- **TASK LIST**
**a)** Decide whether each statement below agrees with the model kit forum thread: (i) the Bride and Creature items are sold as kits; (ii) Zombie_61 cares a great deal about The Penguin; (iii) Black Widow and Iron Man have already been done. Answer yes or no for each and quote the words of the thread that decide it.
**b)** Pick up the model kit forum thread right after its last sentence and carry it on.

- **DOCUMENT PASSAGE**
********

The 1966 Batman show's camper than a row of tents (with a beautiful car) but nice to see those.


----------



## apls (Dec 5, 2005)

What I would like to know is, what are the changes to the Bride of Frankenstein kit? The heads were fine, but is it more bottles? I am concerned about this because I wanted an acturate kit, but the wear on the jacket wasn't there.


----------



## SUNGOD (Jan 20, 2006)

Nice to see a Man of steel figure too though I'm surprised there's no more Avengers kits seeing as Black Widow and Iron Man have been done.


----------



## kenlee (Feb 11, 2010)

apls said:


> What I would like to know is, what are the changes to the Bride of Frankenstein kit? The heads were fine, but is it more bottles? I am concerned about this because I wanted an acturate kit, but the wear on the jacket wasn't there.


From the facebook posting:

Resin statues of the Bride (new base, heads, minor changes), and the Creature (new base).

Not kits, but resin statues ready to display, no changes to the kits.


----------



## SUNGOD (Jan 20, 2006)

So is there any more new kits to be announced?


----------



## btbrush (Sep 20, 2010)

Still no Serenity. Oh well.


----------



## Zombie_61 (Apr 21, 2004)

RSN said:


> Well, yes they did say figure kits. If you follow the Facebook post, Frank said Round 2 has the Batmobile, he will be producing figure kits. A handy tool that Facebook! :thumbsup:


Ah...yeah, I hadn't read that. Besides, I was just crackin' wise. 

I'm glad to see figure kits from the tv series are finally going to be produced. I loved the show in the 60s, and still appreciate it now as an adult. That said, I'm not completely sold on the concept of the interlocking rock bases for the simple reason that I couldn't care less about The Penguin, and now I almost feel like I'm being forced to get one just so the base will be complete. But that's just me, I'm sure I'll get over it.

********

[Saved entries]
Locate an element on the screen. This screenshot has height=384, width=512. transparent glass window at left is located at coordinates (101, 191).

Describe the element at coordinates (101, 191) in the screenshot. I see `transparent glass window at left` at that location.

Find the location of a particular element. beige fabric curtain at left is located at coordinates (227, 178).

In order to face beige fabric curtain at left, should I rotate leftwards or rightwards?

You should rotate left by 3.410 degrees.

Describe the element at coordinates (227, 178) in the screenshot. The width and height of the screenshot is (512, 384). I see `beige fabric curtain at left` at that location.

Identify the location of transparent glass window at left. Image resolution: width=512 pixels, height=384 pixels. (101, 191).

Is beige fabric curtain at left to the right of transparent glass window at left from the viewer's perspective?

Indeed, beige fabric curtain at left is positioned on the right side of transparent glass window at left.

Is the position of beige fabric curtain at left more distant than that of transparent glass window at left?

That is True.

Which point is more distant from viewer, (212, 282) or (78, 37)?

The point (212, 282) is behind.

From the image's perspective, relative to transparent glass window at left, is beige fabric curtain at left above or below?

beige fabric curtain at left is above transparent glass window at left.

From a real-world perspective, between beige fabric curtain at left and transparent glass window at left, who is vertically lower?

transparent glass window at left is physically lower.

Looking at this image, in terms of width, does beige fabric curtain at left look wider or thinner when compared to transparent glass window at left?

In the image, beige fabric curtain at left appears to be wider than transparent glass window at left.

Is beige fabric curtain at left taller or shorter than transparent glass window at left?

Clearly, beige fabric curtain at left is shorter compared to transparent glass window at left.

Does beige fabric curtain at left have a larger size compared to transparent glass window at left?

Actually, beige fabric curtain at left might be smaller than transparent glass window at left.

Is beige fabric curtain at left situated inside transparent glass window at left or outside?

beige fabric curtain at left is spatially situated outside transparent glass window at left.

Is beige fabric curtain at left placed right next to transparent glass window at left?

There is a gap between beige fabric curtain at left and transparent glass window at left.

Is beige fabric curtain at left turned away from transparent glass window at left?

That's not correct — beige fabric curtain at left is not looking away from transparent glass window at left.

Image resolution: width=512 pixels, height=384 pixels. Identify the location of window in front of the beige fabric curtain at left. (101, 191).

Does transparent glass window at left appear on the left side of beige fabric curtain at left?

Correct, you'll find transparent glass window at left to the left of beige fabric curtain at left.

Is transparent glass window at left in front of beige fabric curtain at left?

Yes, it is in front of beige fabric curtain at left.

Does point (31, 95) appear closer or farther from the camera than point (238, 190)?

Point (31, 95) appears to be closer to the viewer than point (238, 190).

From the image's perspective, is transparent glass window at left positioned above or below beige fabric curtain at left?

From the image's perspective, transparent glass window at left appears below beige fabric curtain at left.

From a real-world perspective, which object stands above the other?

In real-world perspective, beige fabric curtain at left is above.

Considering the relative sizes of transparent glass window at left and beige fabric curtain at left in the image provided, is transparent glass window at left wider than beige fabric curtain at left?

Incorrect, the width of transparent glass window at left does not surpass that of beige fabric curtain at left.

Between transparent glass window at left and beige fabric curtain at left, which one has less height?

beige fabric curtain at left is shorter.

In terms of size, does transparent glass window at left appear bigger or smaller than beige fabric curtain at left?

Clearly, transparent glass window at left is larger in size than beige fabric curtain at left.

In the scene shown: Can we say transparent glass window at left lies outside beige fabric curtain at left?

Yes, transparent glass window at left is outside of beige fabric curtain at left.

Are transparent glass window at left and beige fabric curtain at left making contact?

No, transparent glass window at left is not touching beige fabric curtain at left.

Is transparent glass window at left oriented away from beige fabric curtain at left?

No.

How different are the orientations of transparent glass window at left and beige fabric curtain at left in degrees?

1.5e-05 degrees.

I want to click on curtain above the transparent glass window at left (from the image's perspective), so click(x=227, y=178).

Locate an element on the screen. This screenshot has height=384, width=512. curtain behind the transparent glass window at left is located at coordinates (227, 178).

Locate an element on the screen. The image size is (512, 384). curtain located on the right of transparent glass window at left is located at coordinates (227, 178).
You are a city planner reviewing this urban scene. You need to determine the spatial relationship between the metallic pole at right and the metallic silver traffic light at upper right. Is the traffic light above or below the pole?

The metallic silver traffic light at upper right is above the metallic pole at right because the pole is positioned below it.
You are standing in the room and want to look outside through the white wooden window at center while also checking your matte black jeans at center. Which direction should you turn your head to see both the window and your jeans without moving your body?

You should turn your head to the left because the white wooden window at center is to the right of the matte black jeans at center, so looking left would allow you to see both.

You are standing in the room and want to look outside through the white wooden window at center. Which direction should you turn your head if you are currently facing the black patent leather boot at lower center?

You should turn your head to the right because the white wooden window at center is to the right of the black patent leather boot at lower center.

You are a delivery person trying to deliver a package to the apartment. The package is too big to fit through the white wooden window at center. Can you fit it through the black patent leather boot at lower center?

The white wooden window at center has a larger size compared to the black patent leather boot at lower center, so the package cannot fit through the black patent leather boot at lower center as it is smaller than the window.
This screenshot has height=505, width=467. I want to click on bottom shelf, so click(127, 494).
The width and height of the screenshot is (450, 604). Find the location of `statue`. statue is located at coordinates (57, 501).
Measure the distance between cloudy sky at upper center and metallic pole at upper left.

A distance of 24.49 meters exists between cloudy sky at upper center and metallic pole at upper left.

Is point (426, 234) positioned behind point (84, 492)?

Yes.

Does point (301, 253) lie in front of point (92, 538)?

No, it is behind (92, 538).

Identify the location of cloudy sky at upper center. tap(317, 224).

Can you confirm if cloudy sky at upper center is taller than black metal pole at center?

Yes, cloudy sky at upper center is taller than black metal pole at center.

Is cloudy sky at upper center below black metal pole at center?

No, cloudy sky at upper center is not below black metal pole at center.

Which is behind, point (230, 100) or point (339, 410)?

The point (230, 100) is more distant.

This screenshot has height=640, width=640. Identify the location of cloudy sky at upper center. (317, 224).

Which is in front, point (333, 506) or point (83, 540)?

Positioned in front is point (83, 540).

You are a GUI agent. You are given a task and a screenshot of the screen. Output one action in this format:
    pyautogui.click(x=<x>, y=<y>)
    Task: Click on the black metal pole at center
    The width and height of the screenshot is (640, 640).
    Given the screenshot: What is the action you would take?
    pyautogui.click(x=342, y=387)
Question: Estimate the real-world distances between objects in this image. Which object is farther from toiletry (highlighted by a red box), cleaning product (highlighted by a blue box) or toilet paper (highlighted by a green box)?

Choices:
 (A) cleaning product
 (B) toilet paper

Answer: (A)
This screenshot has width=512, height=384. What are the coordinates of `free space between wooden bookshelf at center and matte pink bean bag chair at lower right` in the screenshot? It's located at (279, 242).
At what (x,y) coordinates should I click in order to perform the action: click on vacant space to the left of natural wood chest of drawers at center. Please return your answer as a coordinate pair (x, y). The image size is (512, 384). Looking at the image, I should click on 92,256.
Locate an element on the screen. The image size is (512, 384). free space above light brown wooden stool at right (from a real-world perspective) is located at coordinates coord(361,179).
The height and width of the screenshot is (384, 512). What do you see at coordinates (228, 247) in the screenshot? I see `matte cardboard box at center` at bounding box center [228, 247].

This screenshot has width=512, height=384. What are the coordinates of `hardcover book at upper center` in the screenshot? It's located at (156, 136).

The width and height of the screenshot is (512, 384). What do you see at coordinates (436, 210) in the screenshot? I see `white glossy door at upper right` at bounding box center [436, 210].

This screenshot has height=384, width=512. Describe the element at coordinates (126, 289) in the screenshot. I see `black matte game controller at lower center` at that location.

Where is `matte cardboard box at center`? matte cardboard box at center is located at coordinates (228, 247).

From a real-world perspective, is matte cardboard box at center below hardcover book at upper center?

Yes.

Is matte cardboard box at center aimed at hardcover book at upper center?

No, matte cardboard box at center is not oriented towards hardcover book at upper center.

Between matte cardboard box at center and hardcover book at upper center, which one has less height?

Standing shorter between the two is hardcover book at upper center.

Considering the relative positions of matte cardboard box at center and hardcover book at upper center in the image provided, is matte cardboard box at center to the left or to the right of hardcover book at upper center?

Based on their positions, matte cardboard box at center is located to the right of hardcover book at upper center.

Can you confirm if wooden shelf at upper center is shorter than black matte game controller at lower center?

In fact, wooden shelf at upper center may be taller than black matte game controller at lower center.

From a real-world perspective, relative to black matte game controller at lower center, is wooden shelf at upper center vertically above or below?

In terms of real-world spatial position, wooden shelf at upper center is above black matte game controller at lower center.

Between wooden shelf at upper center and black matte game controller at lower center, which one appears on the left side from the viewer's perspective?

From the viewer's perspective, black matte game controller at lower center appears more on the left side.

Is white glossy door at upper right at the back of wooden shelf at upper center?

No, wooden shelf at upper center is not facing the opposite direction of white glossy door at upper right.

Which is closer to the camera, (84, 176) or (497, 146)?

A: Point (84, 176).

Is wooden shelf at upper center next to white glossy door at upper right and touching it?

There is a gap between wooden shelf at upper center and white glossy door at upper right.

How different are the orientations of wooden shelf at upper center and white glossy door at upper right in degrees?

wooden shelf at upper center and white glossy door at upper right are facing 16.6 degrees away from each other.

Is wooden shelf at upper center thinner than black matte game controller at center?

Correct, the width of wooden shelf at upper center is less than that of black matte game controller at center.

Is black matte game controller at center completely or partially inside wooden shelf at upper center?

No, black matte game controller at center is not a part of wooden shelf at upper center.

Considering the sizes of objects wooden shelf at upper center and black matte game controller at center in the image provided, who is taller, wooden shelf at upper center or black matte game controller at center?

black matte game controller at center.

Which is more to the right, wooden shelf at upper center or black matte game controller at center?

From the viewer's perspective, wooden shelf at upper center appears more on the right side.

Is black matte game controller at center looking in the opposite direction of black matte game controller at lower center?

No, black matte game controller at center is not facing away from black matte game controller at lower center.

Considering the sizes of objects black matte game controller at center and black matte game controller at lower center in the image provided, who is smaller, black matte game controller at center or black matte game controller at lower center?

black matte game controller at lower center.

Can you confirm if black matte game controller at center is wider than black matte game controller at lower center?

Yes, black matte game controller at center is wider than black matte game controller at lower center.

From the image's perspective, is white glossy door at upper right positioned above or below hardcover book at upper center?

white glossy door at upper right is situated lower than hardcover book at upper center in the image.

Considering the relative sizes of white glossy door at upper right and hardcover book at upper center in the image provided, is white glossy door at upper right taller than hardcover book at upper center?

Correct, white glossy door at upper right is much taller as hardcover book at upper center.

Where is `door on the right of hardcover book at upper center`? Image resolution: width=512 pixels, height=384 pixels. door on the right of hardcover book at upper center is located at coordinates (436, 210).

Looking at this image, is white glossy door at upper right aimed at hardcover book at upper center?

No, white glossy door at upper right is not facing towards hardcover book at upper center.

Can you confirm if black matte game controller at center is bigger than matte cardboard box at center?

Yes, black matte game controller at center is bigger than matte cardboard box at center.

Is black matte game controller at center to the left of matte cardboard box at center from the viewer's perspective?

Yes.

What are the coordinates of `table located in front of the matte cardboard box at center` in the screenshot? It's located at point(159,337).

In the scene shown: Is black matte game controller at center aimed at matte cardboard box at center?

********

- **ANSWERS TO THE EXERCISES**
**a)**
(i) No: "Not kits, but resin statues ready to display, no changes to the kits."
(ii) No: "I couldn't care less about The Penguin"
(iii) Yes: "seeing as Black Widow and Iron Man have been done"

**b)**
btbrush said:


> Still no Serenity. Oh well.


Yeeeaaaahhhhh...I don't see that happening any time soon. If any company was going to produce one, my money would be on Pegasus Hobbies; they seem willing to take on projects the other companies don't want to deal with.


----------



## SUNGOD (Jan 20, 2006)

Still no sign of any more announcements on the Moebius Facebook page.


----------



## rkoenn (Dec 18, 2007)

Well Cult just posted at his website that Frank will be producing all the heroes and villains from the series. That's great, Frank is keeping my work bench full and my hobby budget busted.


----------



## BrianM (Dec 3, 1998)

....looking forward to these, no need to convert other figure kits. I love the idea of models of Bat gadgets and accessories.


----------



## Zombie_61 (Apr 21, 2004)

rkoenn said:


> Well Cult just posted at his website that Frank will be producing all the heroes and villains from the series...


_All_ the heroes and villains? Boy, that's gonna be a lot of kits.


----------



## RSN (Jul 29, 2008)

Zombie_61 said:


> _All_ the heroes and villains? Boy, that's gonna be a lot of kits.


Outside of the the ones being made, the only other two I would like to see are King Tut and Egghead, and of course an Ertha Kitt Catwoman.

That is putting the cart before the horse, lets do what we can to make sure these do well enough to warrant more in the line!


----------



## rtbeuke (Sep 29, 2008)

And don't forget Batgirl!


----------



## RSN (Jul 29, 2008)

rtbeuke said:


> And don't forget Batgirl!


Someone posted here or elsewhere that Yvonne Craig did not sign off on her likeness, so there can be no Batgirl kit. Don't know if that information is correct, though I have no reason to doubt it, if so there will be no merchandise of Batgirl.


----------



## John P (Sep 1, 1999)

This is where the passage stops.